Top of Source extract

VIENNA: Delegates from the Opec club of oil-producing countries — as well as their ally Russia — began a meeting at the organisation’s headquarters in Vienna on Tuesday to discuss their reaction to China’s coronavirus epidemic and its impact on global demand.
Crude prices have tumbled since the deadly outbreak in the world’s second-biggest economy, which is a huge consumer of crude.
Earlier the oil ministry of Iraq, Opec’s second-biggest producer, said the bloc was considering a further cut to crude oil output.
Opec said on Tuesday that its “joint technical committee” meeting was briefed on China’s reaction to the crisis by the Chinese ambassador to the UN in Vienna Wang Qun.
The club’s Secretary-General Mohammad Barkindo “reiterated Opec’s full support to China and praised the leadership for its rapid and strategic response to the outbreak,” the organisation said in a tweet.
Barkindo called China’s reaction “impressive and commendable”.

Bottom of Source extract

Write out the whole news item about the Opec meeting in Vienna, word for word.

Top of Study material

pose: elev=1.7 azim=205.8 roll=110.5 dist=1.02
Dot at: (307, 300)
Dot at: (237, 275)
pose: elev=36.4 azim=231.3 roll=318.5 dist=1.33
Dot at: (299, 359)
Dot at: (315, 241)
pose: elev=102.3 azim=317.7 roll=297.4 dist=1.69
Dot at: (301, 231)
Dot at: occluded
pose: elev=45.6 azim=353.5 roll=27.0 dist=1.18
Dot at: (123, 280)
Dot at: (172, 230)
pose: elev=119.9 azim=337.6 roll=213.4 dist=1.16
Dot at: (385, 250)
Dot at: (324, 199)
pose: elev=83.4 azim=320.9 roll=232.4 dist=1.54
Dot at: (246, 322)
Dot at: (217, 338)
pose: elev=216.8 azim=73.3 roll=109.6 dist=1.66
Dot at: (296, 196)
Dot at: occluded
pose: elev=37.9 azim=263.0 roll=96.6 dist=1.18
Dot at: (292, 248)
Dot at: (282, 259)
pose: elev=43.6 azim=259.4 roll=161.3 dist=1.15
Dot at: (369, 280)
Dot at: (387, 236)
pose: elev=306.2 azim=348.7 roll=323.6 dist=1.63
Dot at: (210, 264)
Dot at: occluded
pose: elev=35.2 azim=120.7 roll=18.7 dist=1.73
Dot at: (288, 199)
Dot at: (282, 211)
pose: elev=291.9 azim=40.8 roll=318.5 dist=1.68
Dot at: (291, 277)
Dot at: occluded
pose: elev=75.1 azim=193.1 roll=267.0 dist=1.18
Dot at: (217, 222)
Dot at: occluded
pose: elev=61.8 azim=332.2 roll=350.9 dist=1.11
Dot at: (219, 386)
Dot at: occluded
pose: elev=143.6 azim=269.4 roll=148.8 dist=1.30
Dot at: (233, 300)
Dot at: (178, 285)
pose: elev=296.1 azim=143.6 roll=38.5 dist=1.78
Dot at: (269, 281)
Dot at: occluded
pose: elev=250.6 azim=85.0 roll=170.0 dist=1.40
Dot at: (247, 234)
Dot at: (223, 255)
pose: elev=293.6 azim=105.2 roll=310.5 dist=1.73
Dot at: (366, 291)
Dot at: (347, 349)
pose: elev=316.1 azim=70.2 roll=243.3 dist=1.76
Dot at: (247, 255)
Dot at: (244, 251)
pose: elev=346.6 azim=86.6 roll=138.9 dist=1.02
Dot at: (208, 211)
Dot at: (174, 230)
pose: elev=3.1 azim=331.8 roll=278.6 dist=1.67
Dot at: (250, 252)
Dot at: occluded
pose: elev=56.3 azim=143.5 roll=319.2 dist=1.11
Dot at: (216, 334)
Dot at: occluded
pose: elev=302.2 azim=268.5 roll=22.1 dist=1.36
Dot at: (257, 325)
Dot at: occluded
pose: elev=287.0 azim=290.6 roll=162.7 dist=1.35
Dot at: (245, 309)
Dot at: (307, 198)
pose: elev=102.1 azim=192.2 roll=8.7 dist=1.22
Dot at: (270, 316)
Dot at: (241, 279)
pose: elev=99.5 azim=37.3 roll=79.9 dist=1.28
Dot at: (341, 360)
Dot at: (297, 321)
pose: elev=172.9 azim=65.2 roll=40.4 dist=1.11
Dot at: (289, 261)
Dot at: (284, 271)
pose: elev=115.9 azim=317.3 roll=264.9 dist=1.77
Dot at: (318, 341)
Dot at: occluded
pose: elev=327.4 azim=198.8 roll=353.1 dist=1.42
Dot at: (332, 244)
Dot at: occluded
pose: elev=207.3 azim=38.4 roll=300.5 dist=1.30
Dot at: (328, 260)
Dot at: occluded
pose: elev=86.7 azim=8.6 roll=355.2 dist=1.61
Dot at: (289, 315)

Bottom of Study material

• _Response to this exercise_:
VIENNA: Delegates from the Opec club of oil-producing countries — as well as their ally Russia — began a meeting at the organisation’s headquarters in Vienna on Tuesday to discuss their reaction to China’s coronavirus epidemic and its impact on global demand.
Crude prices have tumbled since the deadly outbreak in the world’s second-biggest economy, which is a huge consumer of crude.
Earlier the oil ministry of Iraq, Opec’s second-biggest producer, said the bloc was considering a further cut to crude oil output.
Opec said on Tuesday that its “joint technical committee” meeting was briefed on China’s reaction to the crisis by the Chinese ambassador to the UN in Vienna Wang Qun.
The club’s Secretary-General Mohammad Barkindo “reiterated Opec’s full support to China and praised the leadership for its rapid and strategic response to the outbreak,” the organisation said in a tweet.
Barkindo called China’s reaction “impressive and commendable”.